Hari berganti dan Jaka sudah bersiap untuk pergi ke pabrik, matanya segera melirik ke arah meja makan yang masih kosong.

Jaka menghela nafas lalu meraba perutnya yang sejak subuh sudah bernyanyi. Ini bukan hal baru dalam hidupnya hingga Roro juga tidak banyak berkomentar menanggapi wajah suaminya yang suram.

Kondisi seperti ini yang membuat Jaka lelah hidup dalam kemiskinan, dia yang sudah bekerja keraspun bahkan tidak kebagian nasi untuk sarapan padahal dulu dia selalu bergelimang makanan di atas meja.

Semenjak dia pindah di rumah ini dengan istrinya, dia harus sering mengelus perut kosongnya bahkan kadang untuk beli air galon saja dia tidak mampu.

Bayangan ayahnya yang sedih melihat kondisinya kembali memenuhi kepalanya, membuat Jaka ingin kembali menemui Irawan untuk menuntut balas. Tapi baru saja dia berdiri tiba-tiba wajah Roro menggelengkan kepala seakan tau jika suaminya akan melakukan hal yang sama dengan yang dia lakukan kemarin.

"Mas," bisik Roro membuat helaan nafas Jaka kembali terdengar.

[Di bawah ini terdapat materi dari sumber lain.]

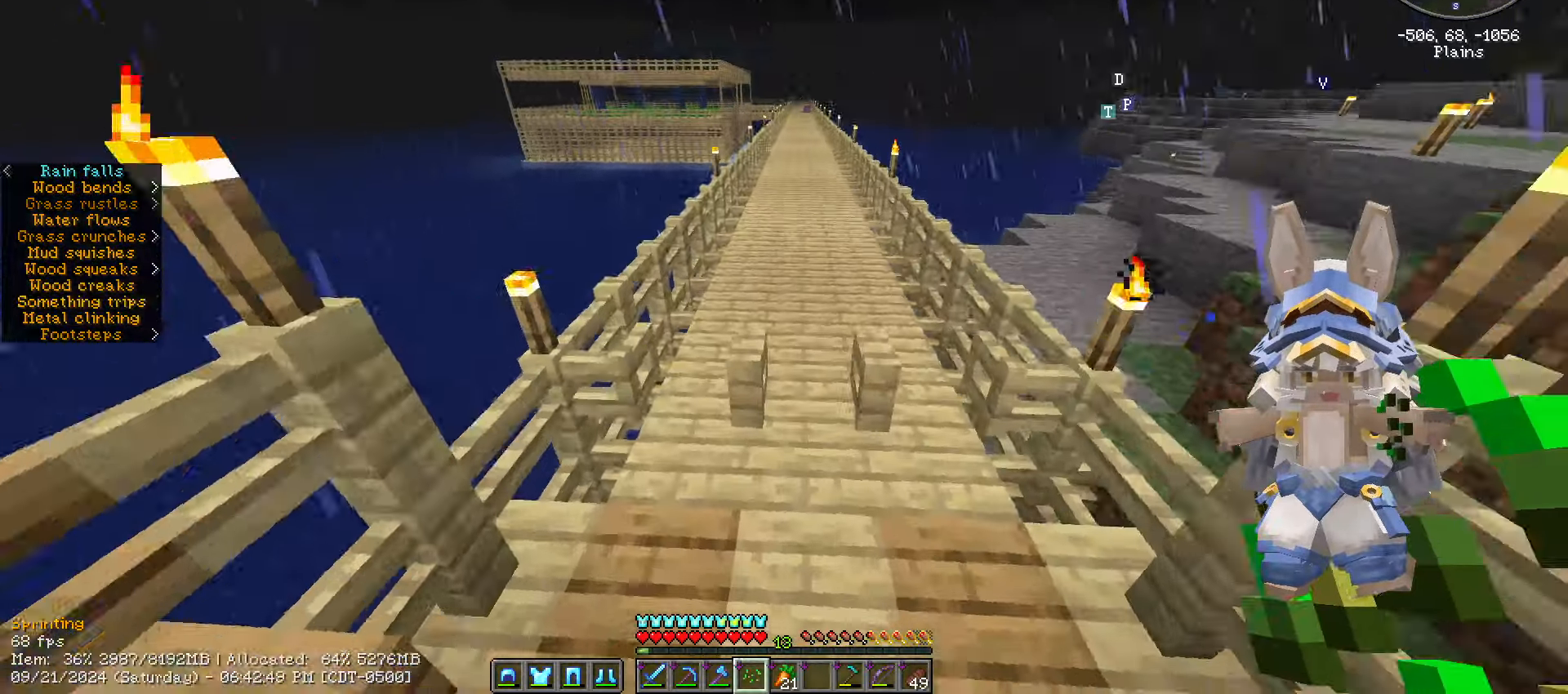
{"keys": ["ctrl_l", "space", "w"], "mouse": [], "events": []}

"Nggak, kok. Aku mau kerja aja," sahut Jaka dan senyum istrinya terlihat begitu indah pagi ini.

Jaka yang lapar kemudian memacu mesin motornya menyusuri jalan menuju pabrik. Suara perutnya masih menggema tapi dia tidak berdaya. Dia terus memutar gas hingga akhirnya sampai di depan pabrik saat Pak Danu terlihat berdiri dekat pos satpam dan menyambutnya dengan senyuman lebar.

"Jaka,"

Jaka yang masih memarkir motor hanya tersenyum simpul menahan perutnya yang terus bernyanyi, dia berusaha tetap datar agar Danu tidak tau apa yang dia rasakan pagi ini.

"Mmm, sudah sarapan?" tanya Danu yang segera tau isi kepala Jaka.

"Saya?" Jaka menelan ludahnya berharap pria yang berdiri dengan wajah berseri ini mau mengajaknya sarapan.

"Iya, siapa lagi. Aku belum sarapan, kalau kamu belum makan, ikut aku,"

"Alhamdulillah," bisik Jaka lalu melangkah mengikuti langkah Danu yang lambat menyebrangi jalan di depan pabrik.

"Pilih aja kamu mau apa. Ada pecel, soto, nasi campur," tunjuk Danu ke etalasei warung sederhana itu.

"Soto," jawab Jaka tegas.

"Ok, soto 2 makan di sini,"

Pemilik warung segera menyiapkan pesanan tanpa banyak berkata. Dia menata nasi, bihun dan suiran ayam di atasnya. Saat tangannya mengayun sendok sayur tiba-tiba Danu menunjuk ke arah telur rebus yang ada di dalam etalase. "Tambah telur,"

Jaka tersenyum senang, dia tidak menyangka atasannya itu begitu pengertian. Dia lalu menerima mangkok penuh isian setelah semua diserahkan pemilik warung.

"Makan yang banyak, pemilik pabrik hari ini ulang tahun, dia minta aku traktir semua karyawan,"

"Alhamdulillah kalau gitu," ucap Jaka mulai memakan semua nasi yang ada di depannya.

Saat dia sedang makan tiba-tiba seorang tetangga Jaka mendekat untuk membeli menu, dia lalu menepuk bahu Jaka yang masih menunduk tidak menyadari keberadaannya. "Mas, sarapan,"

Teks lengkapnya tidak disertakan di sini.